WHAT IS NEEDED: The answer must consist of every line from the data that holds "blocks".

Source texts of formatted documents

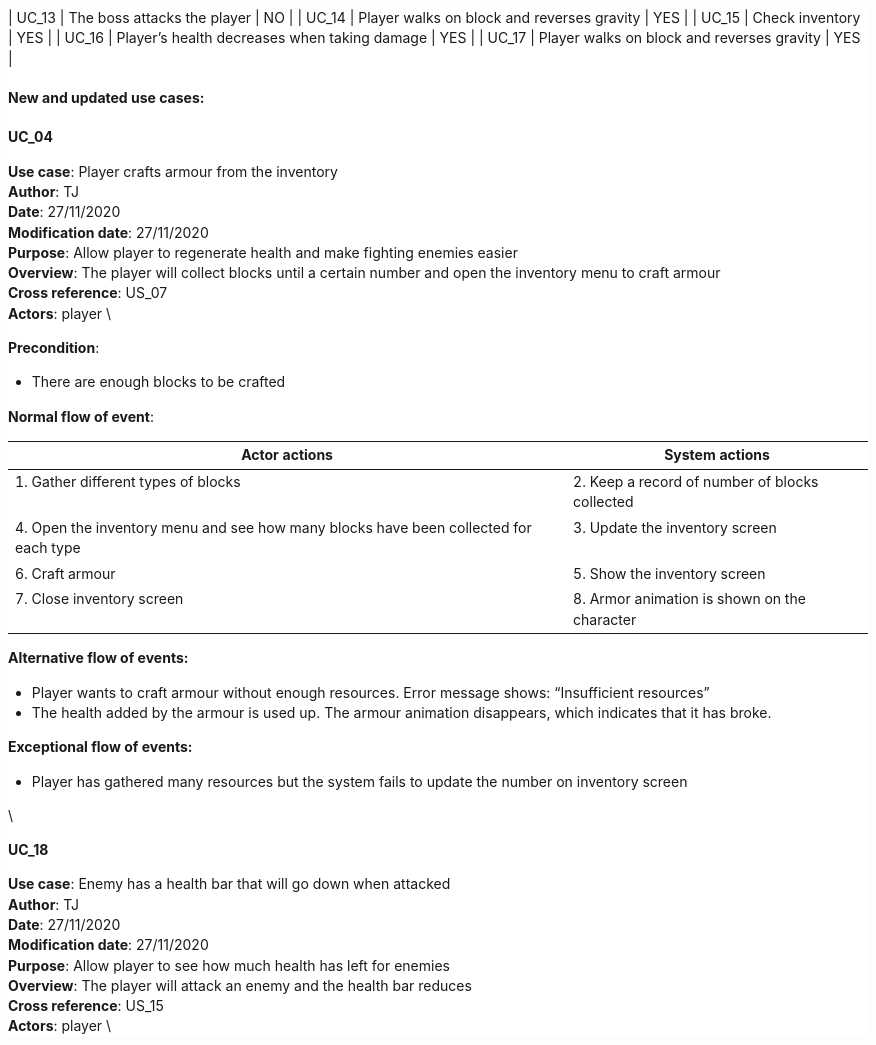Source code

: | UC_13       | The boss attacks the player           | NO     |
| UC_14       | Player walks on block and reverses gravity           | YES     |
| UC_15       | Check inventory           | YES     |
| UC_16       | Player’s health decreases when taking damage             | YES     |
| UC_17       | Player walks on block and reverses gravity           | YES     |


#### **New and updated use cases:**  

**UC_04**

**Use case**: Player crafts armour from the inventory  \
**Author**: TJ  \
**Date**: 27/11/2020  \
**Modification date**: 27/11/2020  \
**Purpose**: Allow player to regenerate health and make fighting enemies easier  \
**Overview**: The player will collect blocks until a certain number and open the inventory menu to craft armour  \
**Cross reference**: US_07  \
**Actors**: player  \

**Precondition**:
- There are enough blocks to be crafted

**Normal flow of event**:

| Actor actions                                                | System actions                                 |
| ------------------------------------------------------------ | ---------------------------------------------- |
| 1. Gather different types of blocks                          | 2. Keep a record of number of blocks collected |
| 4. Open the inventory menu and see how many blocks have been collected for each type | 3. Update the inventory screen                 |
| 6. Craft armour                                              | 5. Show the inventory screen                   |
| 7. Close inventory screen                                    | 8. Armor animation is shown on the character   |

**Alternative flow of events:**
- Player wants to craft armour without enough resources. Error message shows: “Insufficient resources”
- The health added by the armour is used up. The armour animation disappears, which indicates that it has broke.

**Exceptional flow of events:**
- Player has gathered many resources but the system fails to update the number on inventory screen

\

**UC_18**

**Use case**: Enemy has a health bar that will go down when attacked  \
**Author**: TJ \
**Date**: 27/11/2020 \
**Modification date**: 27/11/2020 \
**Purpose**: Allow player to see how much health has left for enemies \
**Overview**: The player will attack an enemy and the health bar reduces \
**Cross reference**: US_15 \
**Actors**: player \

WRITTEN RESPONSE:
**Overview**: The player will collect blocks until a certain number and open the inventory menu to craft armour  \
- There are enough blocks to be crafted
| 1. Gather different types of blocks                          | 2. Keep a record of number of blocks collected |
| 4. Open the inventory menu and see how many blocks have been collected for each type | 3. Update the inventory screen                 |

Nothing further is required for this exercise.